The New York Conference of the National Association for the Advancement of Colored People (NAACP), The Center for Black Health and Equity, Miss Abbie’s Kids, and other community organizations do not want tobacco merchants to continue selling tobacco-based products that contain flavoring, since they produce addiction to young people.

That’s why they’ve teamed up with Westchester County legislators to push for a local bill that would ban the sale of flavored tobacco products in Westchester County.

Dr. Hazel N. Dukes, President of the New York State Conference of the NAACP, the leaders of the organizations running the campaign and the President of the Board of Freeholders, Catherine Borgia, as well as Chris Johnson, Leader of the Majority and Jewel Williams Johnson, author of the legislation and chair of the Westchester Board of Freeholders Health Committee, work with youth to oppose the harm nicotine is doing to youth.
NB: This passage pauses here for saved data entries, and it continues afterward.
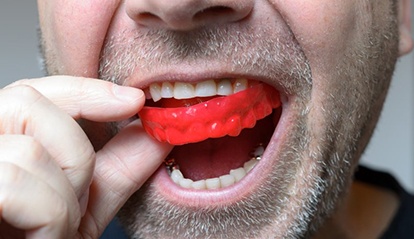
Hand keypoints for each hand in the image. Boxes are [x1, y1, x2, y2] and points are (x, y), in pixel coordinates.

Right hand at [0, 76, 171, 237]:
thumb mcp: (81, 207)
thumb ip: (116, 168)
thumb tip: (154, 134)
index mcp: (0, 142)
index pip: (35, 90)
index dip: (86, 89)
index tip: (134, 101)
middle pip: (28, 103)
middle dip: (74, 155)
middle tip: (75, 199)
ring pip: (28, 150)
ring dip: (62, 199)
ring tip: (51, 229)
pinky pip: (14, 182)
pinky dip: (46, 216)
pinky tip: (38, 238)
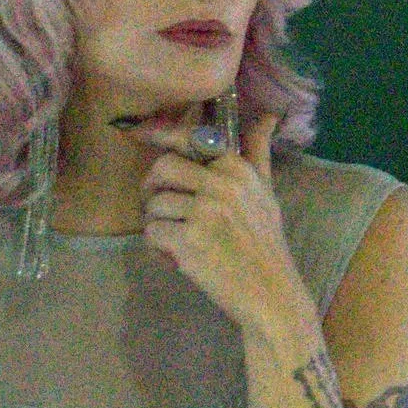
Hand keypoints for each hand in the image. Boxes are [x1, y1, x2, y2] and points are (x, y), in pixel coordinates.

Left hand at [135, 110, 299, 328]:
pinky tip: (174, 256)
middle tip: (159, 206)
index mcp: (236, 169)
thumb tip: (268, 115)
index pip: (189, 140)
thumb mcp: (267, 193)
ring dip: (157, 222)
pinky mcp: (188, 241)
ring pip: (154, 204)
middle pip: (162, 167)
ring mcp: (204, 213)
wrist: (270, 292)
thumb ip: (258, 154)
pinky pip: (152, 232)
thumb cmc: (266, 243)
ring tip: (174, 238)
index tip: (137, 133)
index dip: (159, 134)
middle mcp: (220, 185)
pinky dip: (157, 247)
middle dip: (152, 186)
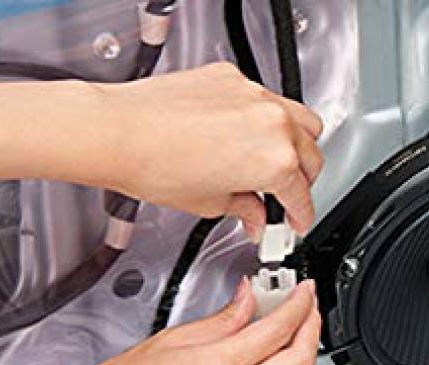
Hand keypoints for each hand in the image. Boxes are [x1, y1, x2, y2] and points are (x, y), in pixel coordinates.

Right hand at [47, 277, 320, 364]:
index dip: (299, 304)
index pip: (279, 330)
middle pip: (301, 361)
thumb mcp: (171, 340)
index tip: (302, 290)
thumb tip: (248, 299)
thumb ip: (222, 319)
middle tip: (306, 306)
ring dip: (302, 353)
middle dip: (312, 327)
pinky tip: (272, 359)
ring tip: (292, 329)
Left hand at [100, 62, 324, 236]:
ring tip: (276, 161)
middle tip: (284, 197)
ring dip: (298, 144)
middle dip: (302, 181)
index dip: (300, 216)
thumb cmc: (153, 165)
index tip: (295, 221)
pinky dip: (264, 118)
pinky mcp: (233, 78)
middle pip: (312, 155)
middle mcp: (274, 123)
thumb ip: (244, 209)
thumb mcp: (208, 203)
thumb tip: (254, 215)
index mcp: (275, 162)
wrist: (116, 131)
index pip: (302, 195)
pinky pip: (266, 98)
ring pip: (301, 119)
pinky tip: (243, 133)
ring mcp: (255, 96)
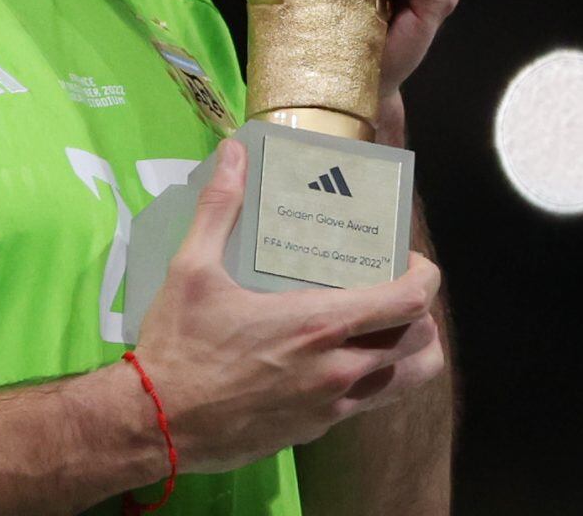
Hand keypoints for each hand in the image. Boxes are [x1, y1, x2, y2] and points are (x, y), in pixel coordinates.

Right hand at [130, 139, 446, 472]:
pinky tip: (337, 359)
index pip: (409, 302)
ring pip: (407, 380)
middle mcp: (339, 369)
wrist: (158, 426)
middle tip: (393, 290)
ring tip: (384, 329)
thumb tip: (233, 153)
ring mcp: (332, 406)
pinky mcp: (317, 430)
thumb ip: (219, 208)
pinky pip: (369, 403)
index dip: (425, 277)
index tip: (410, 261)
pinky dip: (372, 378)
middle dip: (420, 312)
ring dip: (408, 351)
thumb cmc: (179, 345)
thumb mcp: (192, 269)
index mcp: (318, 324)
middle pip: (421, 342)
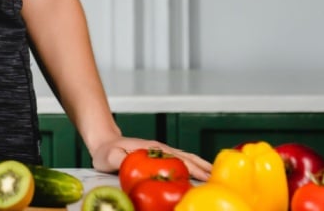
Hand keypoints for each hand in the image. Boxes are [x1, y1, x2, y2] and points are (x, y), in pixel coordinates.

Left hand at [91, 136, 211, 181]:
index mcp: (153, 150)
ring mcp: (163, 152)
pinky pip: (182, 161)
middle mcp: (162, 149)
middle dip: (204, 169)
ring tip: (215, 178)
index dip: (193, 169)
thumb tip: (130, 166)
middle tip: (218, 182)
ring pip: (188, 159)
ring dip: (202, 167)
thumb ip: (120, 161)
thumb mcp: (110, 157)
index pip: (179, 160)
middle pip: (188, 159)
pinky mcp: (161, 156)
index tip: (205, 179)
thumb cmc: (107, 151)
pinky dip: (194, 167)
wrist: (104, 142)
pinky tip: (200, 175)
In New York, 22.3% of high school students use e-cigarettes, with the majority preferring to use flavored tobacco, with fruit, candy, dessert, mint, and menthol being the most popular flavors. Menthol cigarettes play an important role in luring new users, predominantly under the age of 18 and in Black and Latino communities, into a life of addiction.

New York spends $12.07 billion a year in health care costs caused directly by smoking, and there are currently 280,000 children under the age of 18 and alive in New York who will ultimately die prematurely from smoking.
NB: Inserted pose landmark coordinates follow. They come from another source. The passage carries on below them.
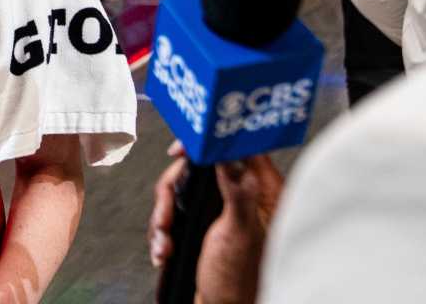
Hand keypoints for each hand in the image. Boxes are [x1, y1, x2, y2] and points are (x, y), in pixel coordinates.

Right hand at [149, 142, 283, 303]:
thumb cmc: (240, 283)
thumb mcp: (238, 231)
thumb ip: (236, 187)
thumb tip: (226, 152)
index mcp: (262, 192)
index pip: (237, 146)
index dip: (207, 143)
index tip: (181, 150)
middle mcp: (240, 196)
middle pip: (197, 168)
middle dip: (172, 194)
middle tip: (165, 217)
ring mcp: (219, 211)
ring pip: (180, 191)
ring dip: (163, 218)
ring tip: (165, 244)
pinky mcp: (201, 224)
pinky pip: (173, 213)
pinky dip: (163, 232)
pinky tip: (165, 251)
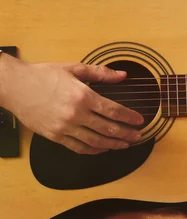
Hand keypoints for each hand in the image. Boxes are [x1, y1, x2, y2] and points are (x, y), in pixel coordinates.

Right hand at [1, 57, 143, 154]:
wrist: (14, 86)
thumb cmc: (43, 75)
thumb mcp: (74, 68)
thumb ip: (100, 73)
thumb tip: (122, 75)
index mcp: (83, 96)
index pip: (114, 110)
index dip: (129, 117)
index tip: (140, 121)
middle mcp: (76, 114)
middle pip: (108, 128)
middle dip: (126, 134)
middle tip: (138, 136)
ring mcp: (65, 127)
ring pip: (95, 141)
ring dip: (113, 144)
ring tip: (125, 144)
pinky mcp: (55, 136)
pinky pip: (79, 147)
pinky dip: (93, 150)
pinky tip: (103, 148)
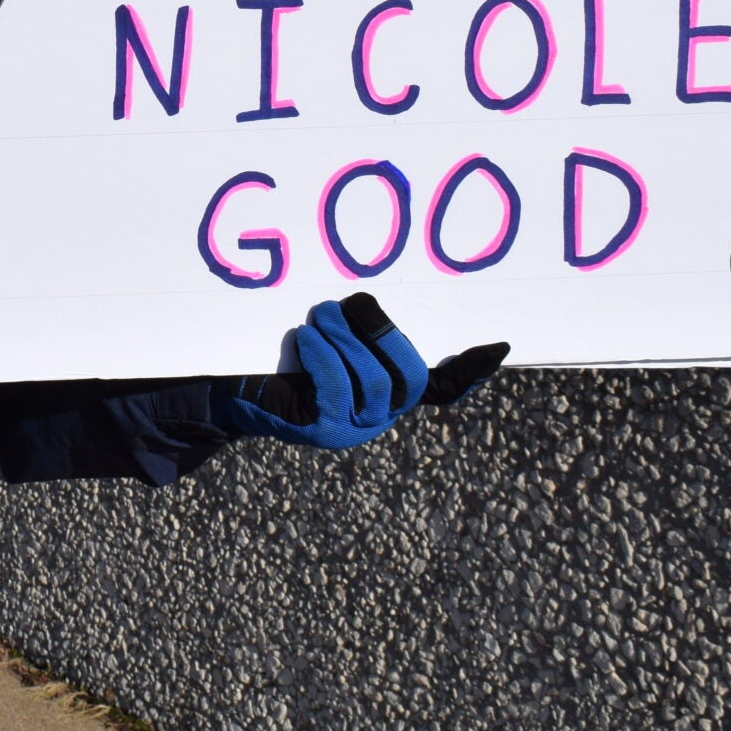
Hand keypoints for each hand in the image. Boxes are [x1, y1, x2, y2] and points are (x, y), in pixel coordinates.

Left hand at [212, 293, 507, 449]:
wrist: (233, 392)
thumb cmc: (283, 360)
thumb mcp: (325, 341)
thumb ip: (358, 330)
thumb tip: (371, 300)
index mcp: (389, 392)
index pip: (441, 387)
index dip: (471, 370)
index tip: (498, 345)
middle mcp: (379, 414)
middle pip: (409, 377)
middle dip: (384, 334)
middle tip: (352, 304)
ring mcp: (354, 428)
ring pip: (375, 381)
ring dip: (346, 339)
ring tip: (321, 314)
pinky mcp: (323, 430)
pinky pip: (338, 388)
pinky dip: (325, 356)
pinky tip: (307, 338)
The hearing on the legislation will begin at 7:30 pm on the 8th floor of the Westchester County Board of Freeholders courtroom.

  • THE DATA
– Cigarettes, hookah, chewing tobacco, cigarillos, cigars, dried snuff, sauces, and soluble nicotine have flavorings added to increase their appeal and palatability. Many come in a variety of flavors such as menthol, vanilla, orange, apple, cola, chocolate, cherry, coffee, and grape.
– Research shows that flavored tobacco products are widely considered “starter” products, and people who use them are more likely to be “hooked” than someone trying flavorless tobacco products for the first time.
– Flavoring masks the harshness of tobacco products, making them more addictive and harder to quit. According to the Centers for Disease Control (CDC), flavored tobacco is more addictive than regular tobacco products.
– In 2009, the Food and Drug Administration (FDA) banned all flavored cigarettes except those containing menthol, and was given authority to regulate other tobacco products.
– There are a variety of new smokeless and flavored tobacco products, including dry, dip and chew tobacco, dissolvable nicotine, e-cigarettes, snus and energy mold.
– These products are popular with young people because they are attractive and are perceived as safer.
Also, because these products are smoke-free, youth can use these products at school and other public places without being identified as smokers.

Posted on November 11, 2022

ALL RIGHTS RESERVED. 2022.
THE TOTAL OR PARTIAL REPRODUCTION OF ANY MATERIAL FROM THIS NEWSPAPER IS PROHIBITED WITHOUT THE EXPRESS AND WRITTEN AUTHORIZATION OF THE PUBLISHING COMPANY.